● **PROBLEM TO WORK ON**
Could you return, exactly as written, only the lines from the one holding "sofern Sie uns" through the final line of the records below?

### TASK INPUTS

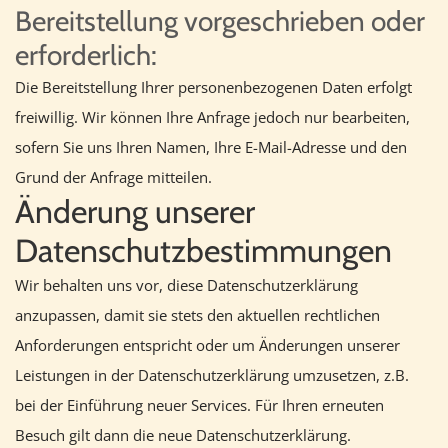
Bereitstellung vorgeschrieben oder
erforderlich:
Die Bereitstellung Ihrer personenbezogenen Daten erfolgt
freiwillig. Wir können Ihre Anfrage jedoch nur bearbeiten,
sofern Sie uns Ihren Namen, Ihre E-Mail-Adresse und den
Grund der Anfrage mitteilen.
Änderung unserer
Datenschutzbestimmungen
Wir behalten uns vor, diese Datenschutzerklärung
anzupassen, damit sie stets den aktuellen rechtlichen
Anforderungen entspricht oder um Änderungen unserer
Leistungen in der Datenschutzerklärung umzusetzen, z.B.
bei der Einführung neuer Services. Für Ihren erneuten
Besuch gilt dann die neue Datenschutzerklärung.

######

● **EXERCISE RESPONSE**
sofern Sie uns Ihren Namen, Ihre E-Mail-Adresse und den
Grund der Anfrage mitteilen.
Änderung unserer
Datenschutzbestimmungen
Wir behalten uns vor, diese Datenschutzerklärung
anzupassen, damit sie stets den aktuellen rechtlichen
Anforderungen entspricht oder um Änderungen unserer
Leistungen in der Datenschutzerklärung umzusetzen, z.B.
bei der Einführung neuer Services. Für Ihren erneuten
Besuch gilt dann die neue Datenschutzerklärung.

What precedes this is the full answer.